Innovative Technologies in Rehabilitation and Physical Therapy

Innovative Technologies in Rehabilitation and Physical Therapy

Innovative technologies are being introduced into physical therapy with the goal of improving outcomes, patient compliance and safety as well as increasing clinic efficiency. Well-structured randomized clinical trials are currently ongoing to test these innovative technologies and validate them.

Participants participating in focus groups provided insight into a range of factors that they perceive are driving technology adoption.

Wearable Robots and Exosuits

Fleming MedLab has made strides toward making wearable robots more user friendly for patients, by developing soft, flexible wearables that look and feel like clothing, but use innovative textiles to interface with the body unobtrusively and provide support without being cumbersome or heavy. Furthermore, they’re lighter and cheaper than rigid exoskeletons such as Ekso suit or ReWalk exoskeleton designed specifically for spinal cord injury patients.

Other startups are providing more low-profile robotic systems like Pablo’s upper extremity system for hand, arm, shoulder, and trunk rehabilitation and the TYMO balance board that facilitates postural control training, along with data-driven coaching to keep patients on their rehab programs.

Though still relatively rare, powered exosuits such as the ReWalk have already proved beneficial to some with spinal cord injuries by helping them stand and walk again. With further advancements coming soon, more disabled and elderly patients as well as fire-fighters, EMS personnel, factory workers, loggers, and miners could potentially benefit from job-assist exoskeletons–with healthcare coverage covering any costs involved.

Biomechanical Sensors

Physical Therapists (PTs) now have access to innovative tools like robotic exo suits and electronic sensor skins that make exercises more fun, monitor movement in real time, and make rehabilitation data-driven.

Epidermal wearable sensors can noninvasively track movement and physiological data in real time, providing remote physiotherapy. One system designed to detect elbow stress also known as Tommy John surgery offers this service.

The device notifies doctors when there is significant damage and provides guidance regarding treatment options. Furthermore, it can prevent falls – the primary source of unintentional injuries among adults aged over 75 – by sending alerts when damage has been sustained.

Multiple companies are working to develop systems to assist patients overcome obstacles to regaining mobility, such as ReWalk for people with spinal cord injuries who want to walk using motors at the hip and knee, with subtle gravity sensors providing weight distribution adjustments.

Immersive Technologies

Immersive technologies present an unprecedented opportunity to experience different worlds, cultures, and ideas without leaving home. Additionally, immersive technologies create an interactive learning experience and can even help those with disabilities develop new skills without leaving their homes.

Immersive technologies include virtual reality (VR), augmented reality (AR), and mixed reality. VR immerses learners in a fully simulated environment while AR adds digital content to real-time physical environments. Mixed reality is the latest development, merging real world elements with digital ones to make it hard to differentiate where reality ends and virtual begins.
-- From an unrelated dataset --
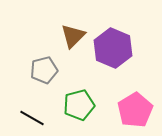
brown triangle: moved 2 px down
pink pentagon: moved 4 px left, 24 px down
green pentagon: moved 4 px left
Businesses can take advantage of immersive technologies for worker training, product design inspiration and collaboration across offices – as well as decision-making ease. Research shows that immersive tech increases engagement, motivation and academic performance – potentially cutting the costs associated with learning by decreasing employee time spent training, practicing or making mistakes.

Digital Rehabilitation

Stakeholders identified digital rehabilitation trends including gamification, VR/AR apps for smartphones and digital and mobile apps for both tablets and PCs, motion capture/video biofeedback as current trends in this space. Apps, web-based programs and videoconference systems present an opportunity to use DR as either an adjunct or replacement to face-to-face therapy; however, for effective home use of such solutions such as cost coverage by health insurance policies, client engagement strategies, as well as access to technical equipment are necessary conditions of successful DR use at home.

An increasing demand for remote therapy is expanding traditional rehabilitation’s horizons. Startups are providing solutions that allow a more individualized and effective approach, from rehabilitation robotics and telerehabilitation to augmented reality phototherapy and electrotherapy treatments. Such innovations could speed recovery times for patients while simultaneously improving adherence rates and decreasing healthcare costs; however they will require well-structured randomized studies for clinical decision making that ensure safe implementation both inside clinics as well as client homes.